The whole Ford Memoirs Behind the Nixon Pardon thing led to an interesting, and for Ford’s legacy, a rather sad court case. In HARPER & ROW, PUBLISHERS, INC. v. NATION ENTERPRISES, 471 U.S. 539 (1985), Time magazine had an exclusive right to excerpt from Ford’s memoirs. Nation magazine wrote a news story of 300-400 words about it. Normally, that wouldn’t be an issue (fair use), but since they focused on the Nixon pardon, which was the only thing that anyone really cared about, it led to the resulting lawsuit.
On one hand, I felt sorry for the man. Ford had two offers, from the Green Bay Packers and the Detroit Lions, to play professional football when he graduated from Michigan in 1935… Ford could have gone league. “I wish I could’ve played one year for either the Lions or the Packers…”. If he had, maybe he wouldn’t have been so easily painted as a klutz by the press and most notably by Chevy Chase on Saturday Night Live. (I read on AOL that Chase is now saying very nice things about Ford.)

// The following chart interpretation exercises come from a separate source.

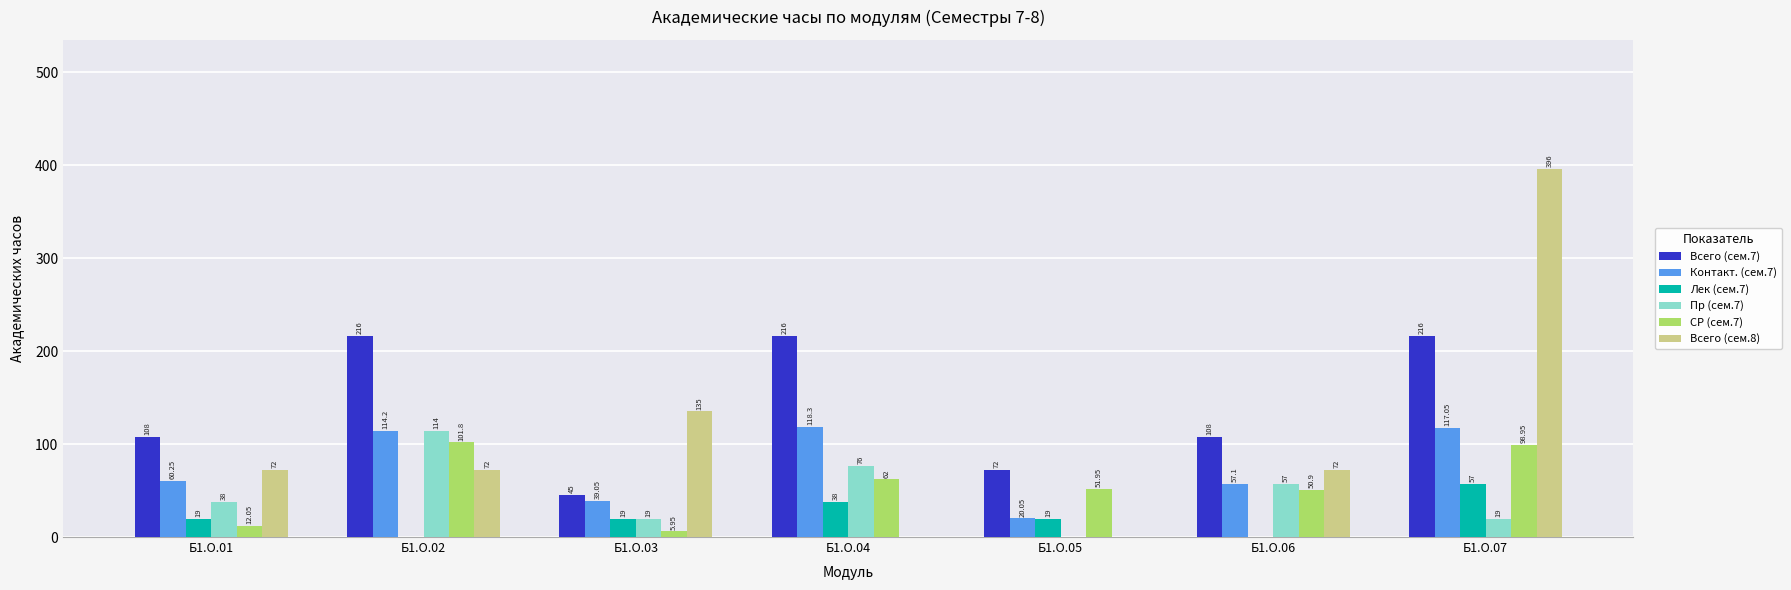

What is the sum of all Всего (сем.8) values?

747.0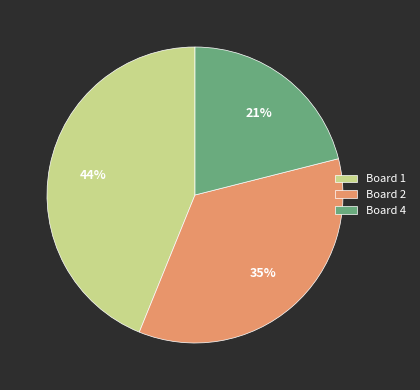

Is Board 2 the majority of the pie?

No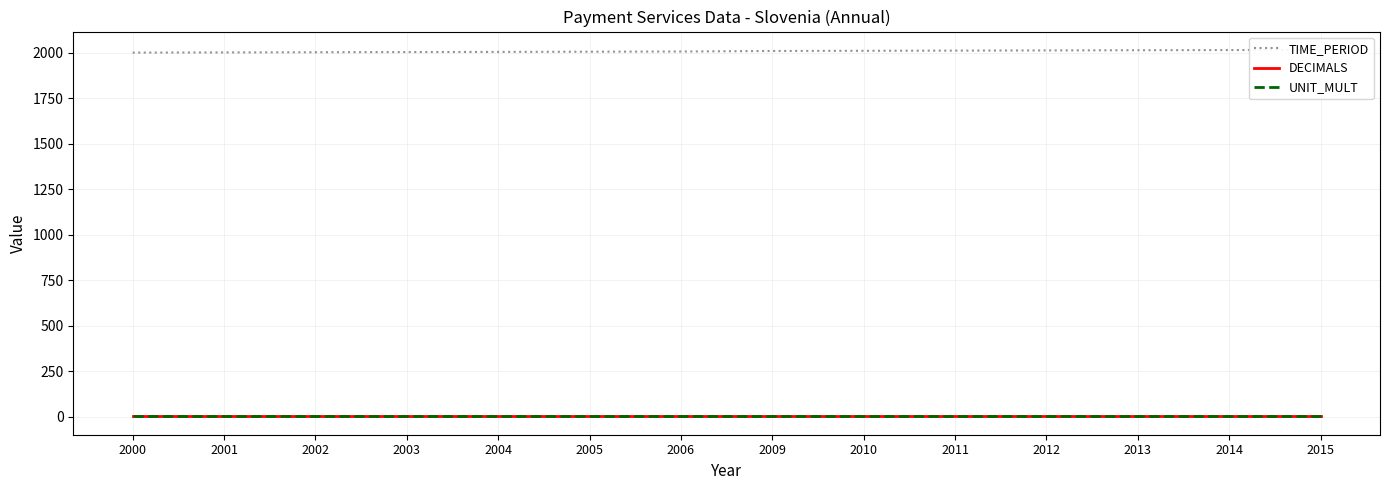

Count the number of categories in the chart.

14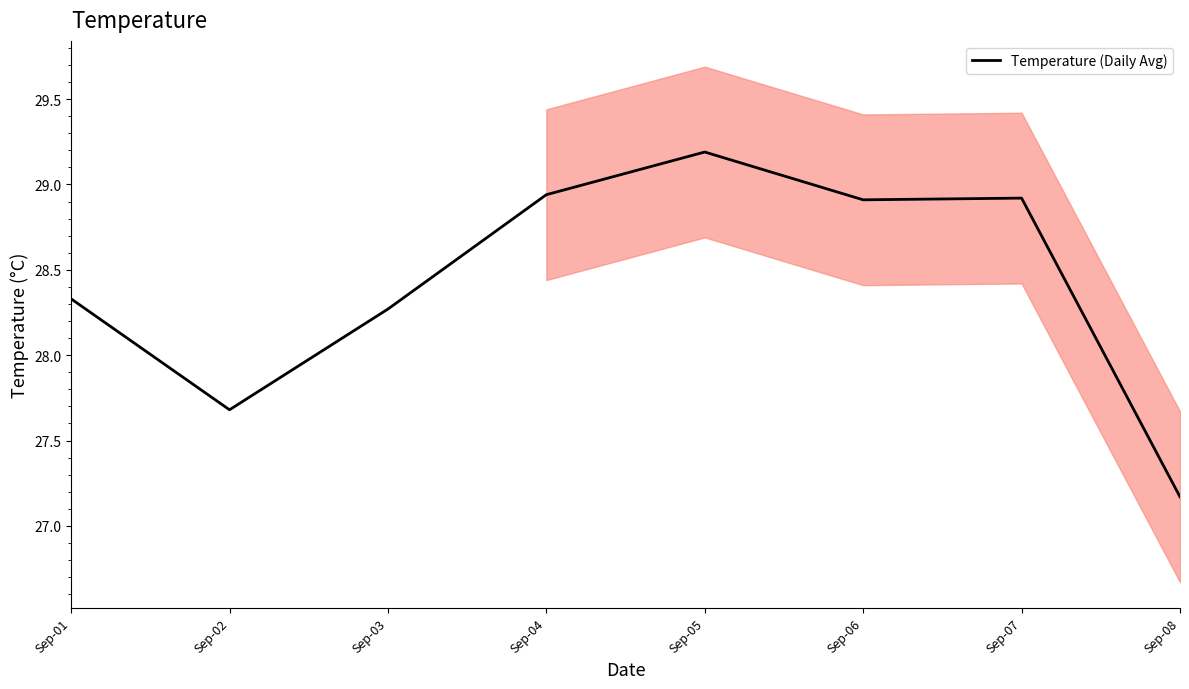

Rank the categories by value from lowest to highest.

Sep-08, Sep-02, Sep-03, Sep-01, Sep-06, Sep-07, Sep-04, Sep-05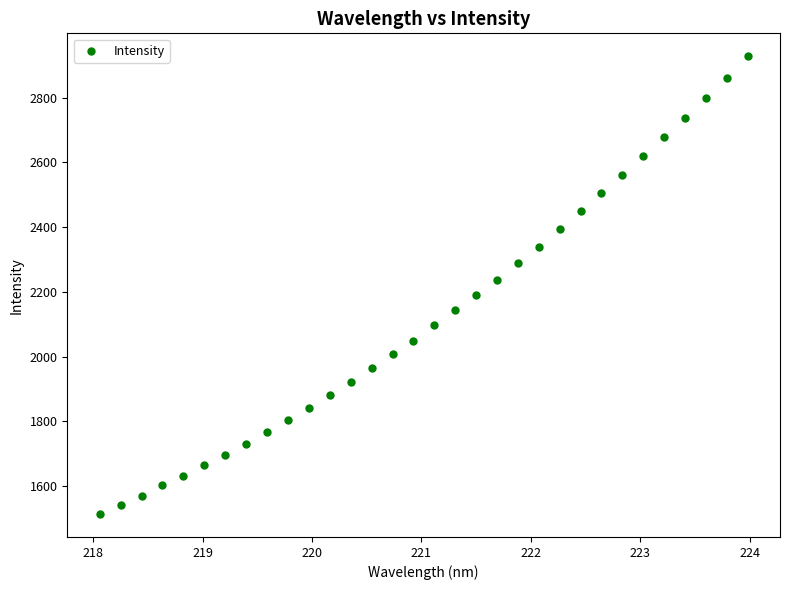

What is the range of X values (max minus min)?

5.9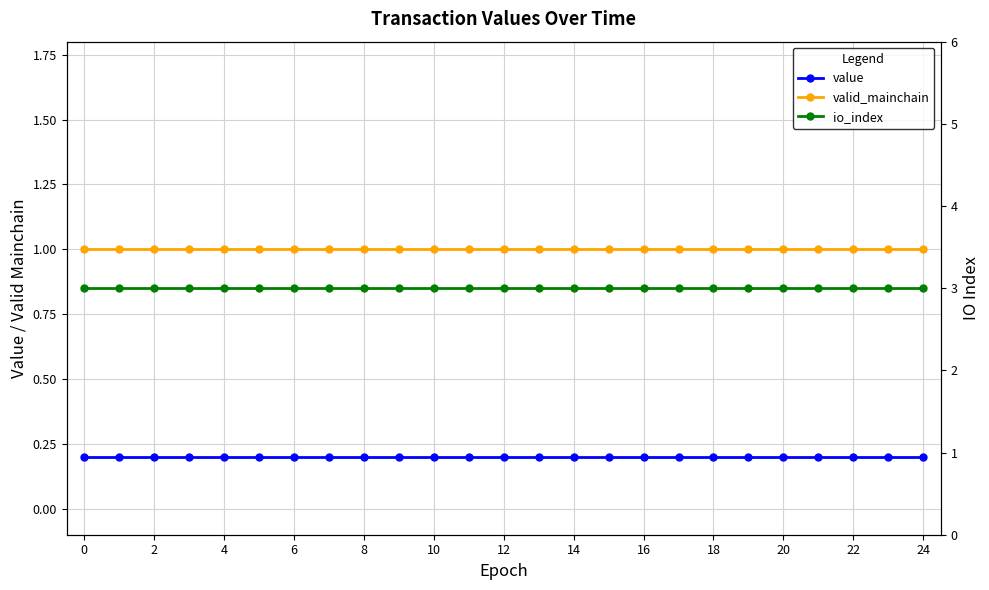

Which series changed the most between 14 and 15?

value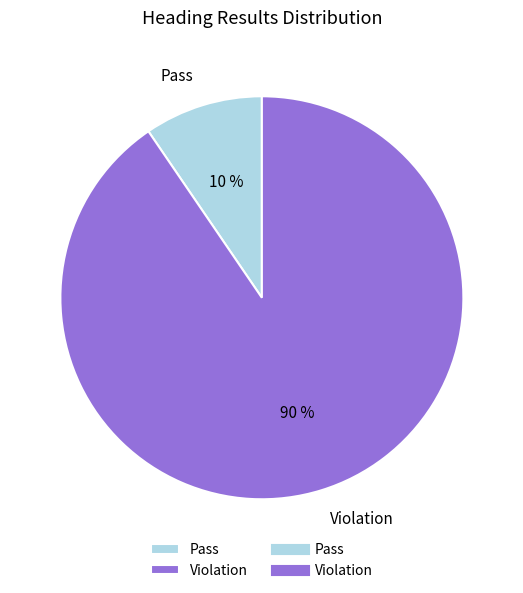

Is the sum of Violation and Pass greater than half?

Yes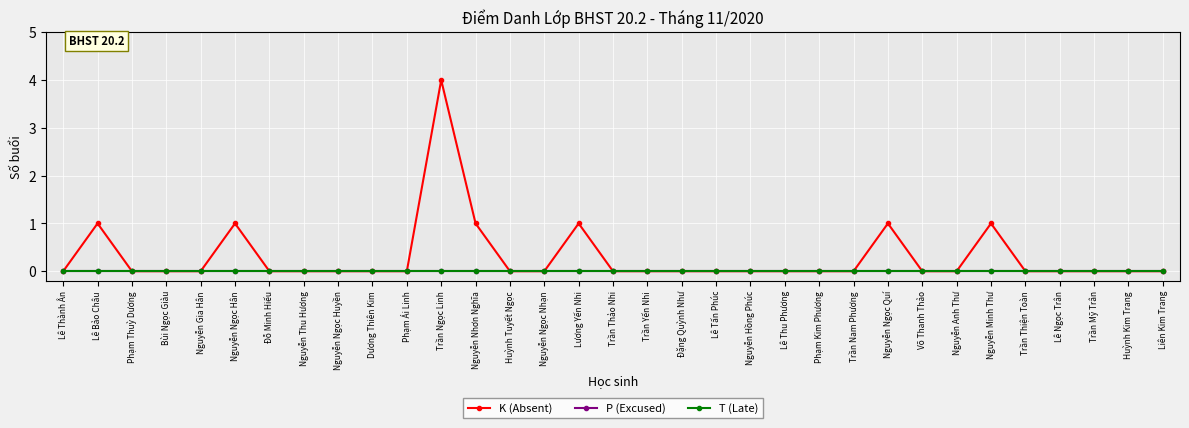

True or false: T (Late) has a value of 0 at Phạm Kim Phương.

True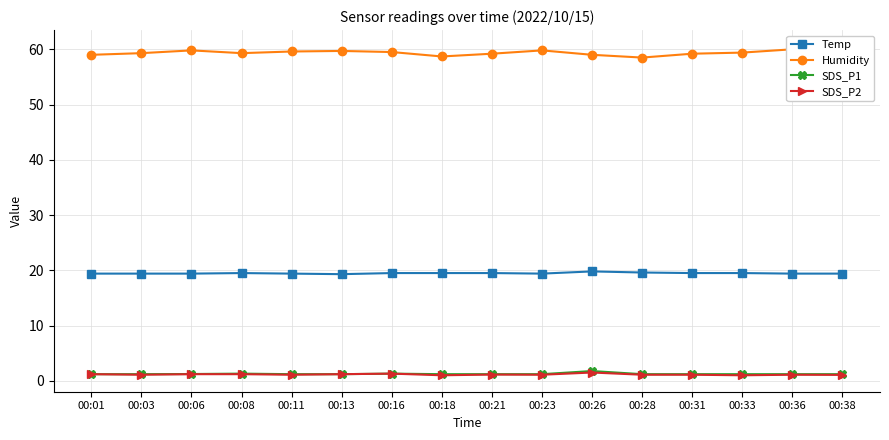

What is the value of the SDS_P2 point at the 10th from the left?

1.1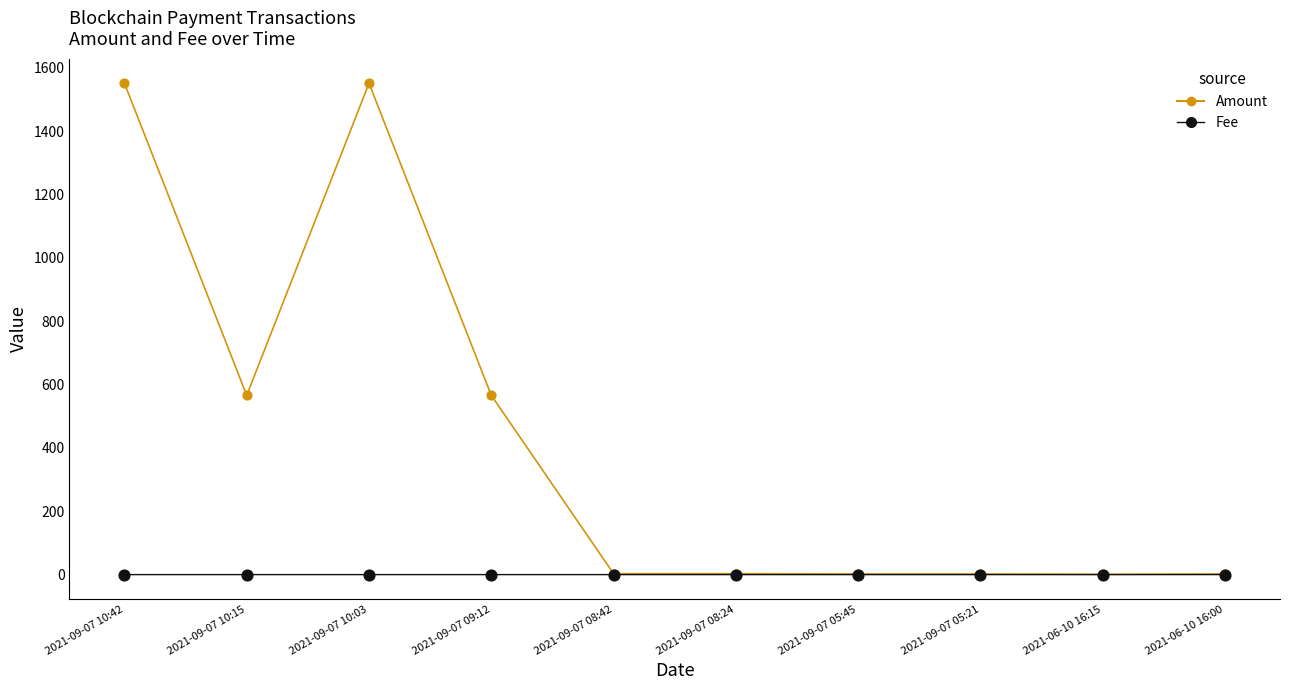

What is the total value across all series at 2021-09-07 05:21?

2.0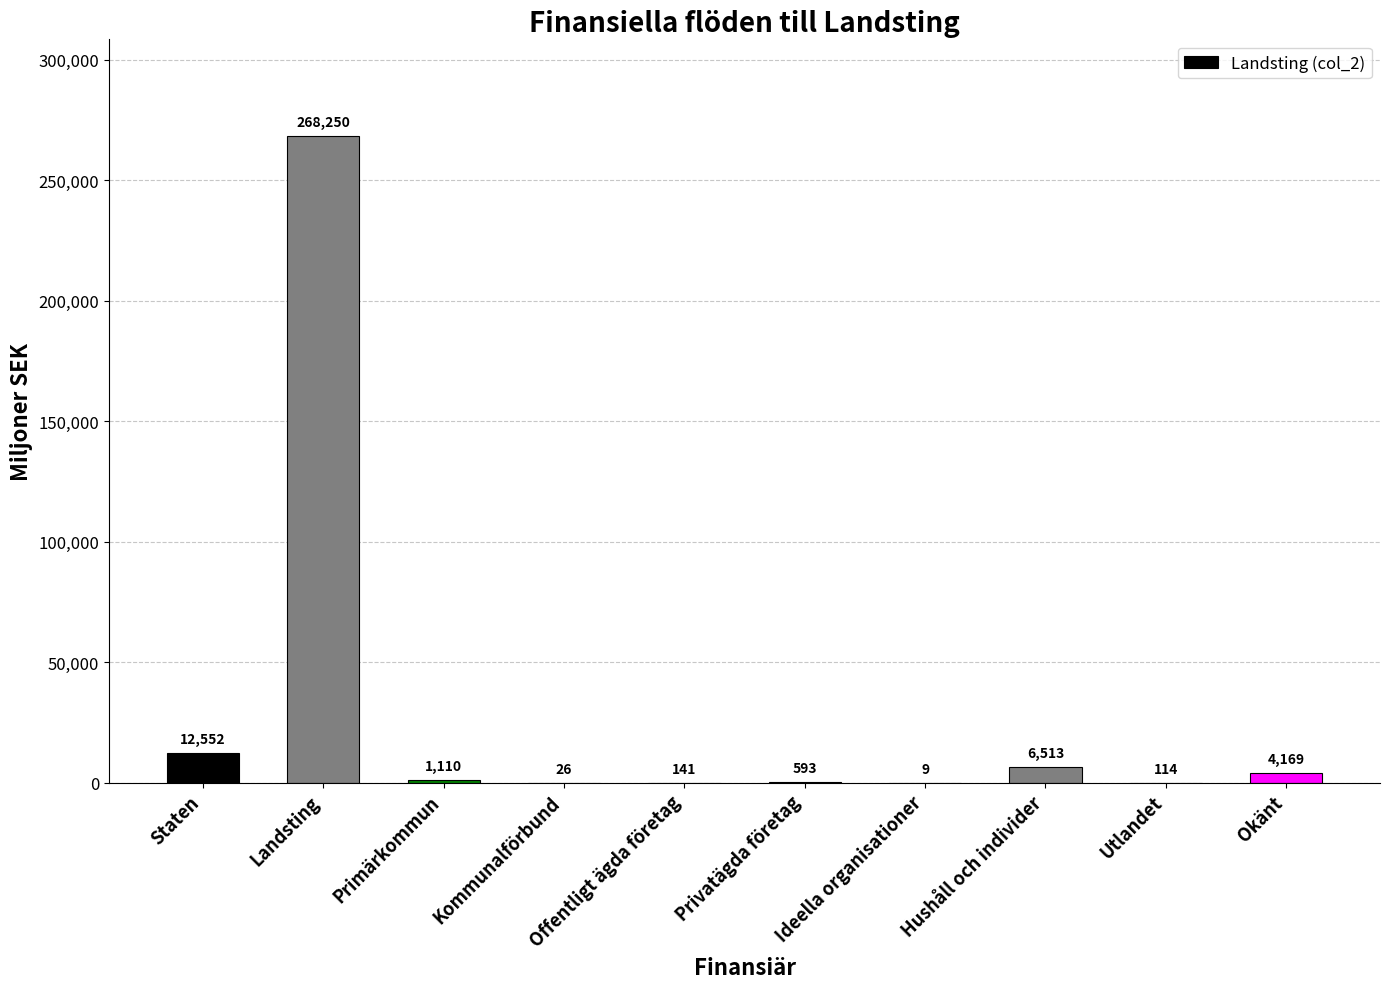

Which label corresponds to the largest value in the chart?

Landsting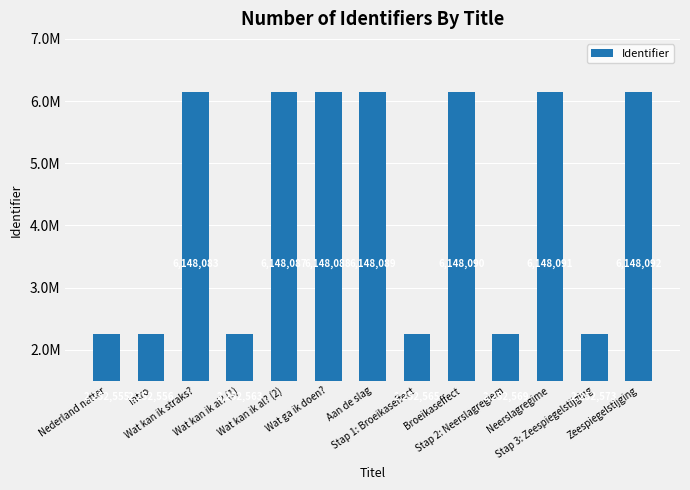

At which label does the data first exceed 6148083?

Wat kan ik al? (2)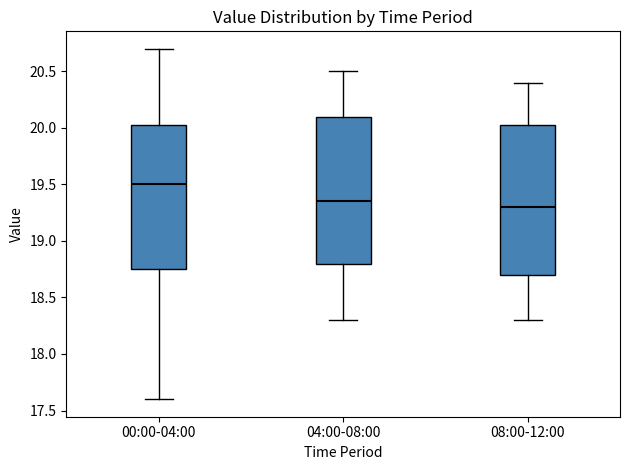

Which box has the highest median line?

00:00-04:00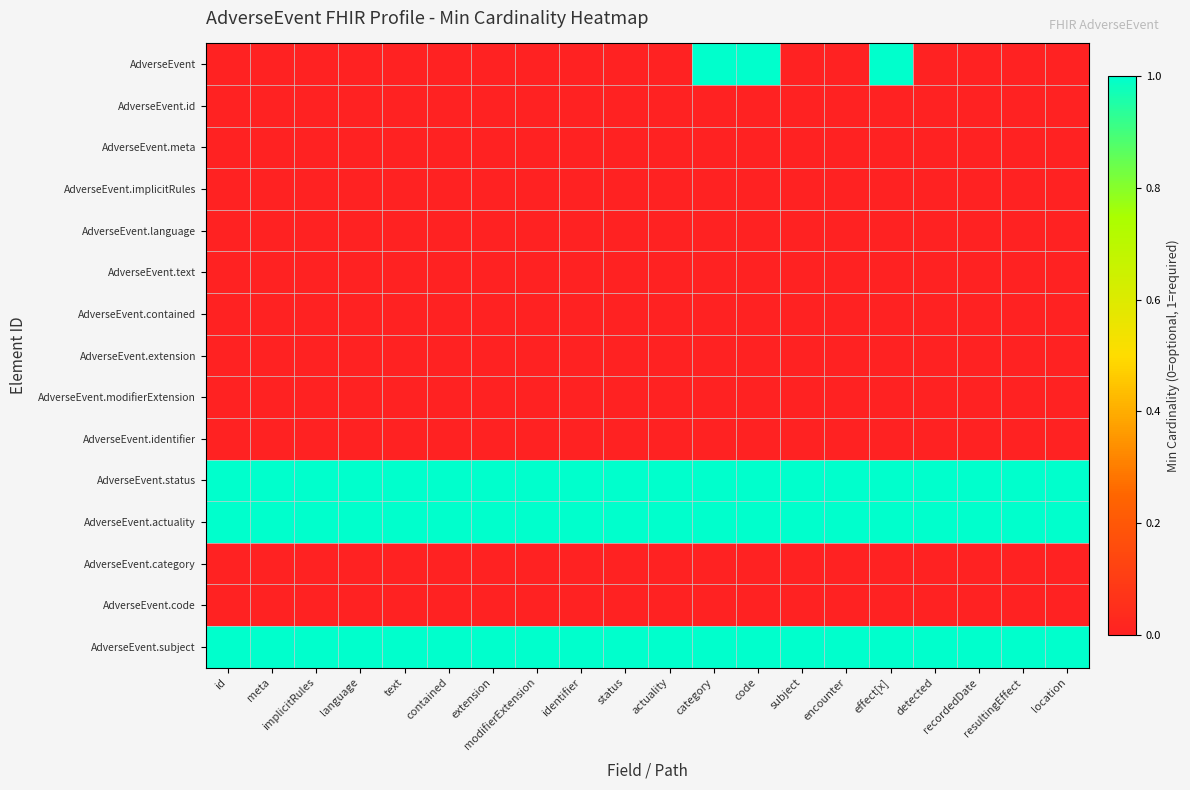

Which series has the largest range (max minus min)?

AdverseEvent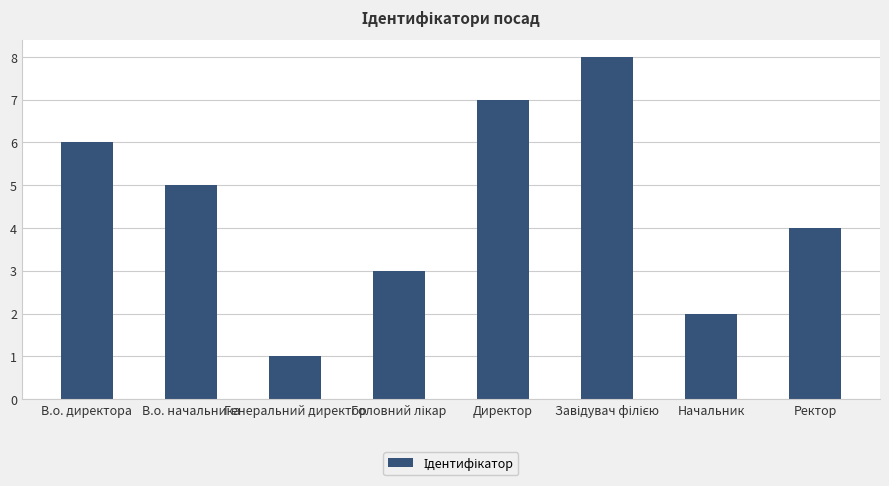

What is the maximum value shown in the chart?

8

On the other hand, he was responsible in large part for the success of two members of the GWB administration, one current and the other recent. He made a rising young administrator in the Nixon cabinet, Donald Rumsfeld, his chief of staff in 1974. In 1975, when Rumsfeld moved to the Pentagon to become the nation’s youngest secretary of defense, Ford appointed a still younger White House staffer, Dick Cheney, to succeed him. Had Gerald Ford been still alive, I might have called this piece, “I blame Gerald Ford”. But it’s still hard for me to speak ill of the dead.
At least he’ll be eligible to be on a coin in 2016.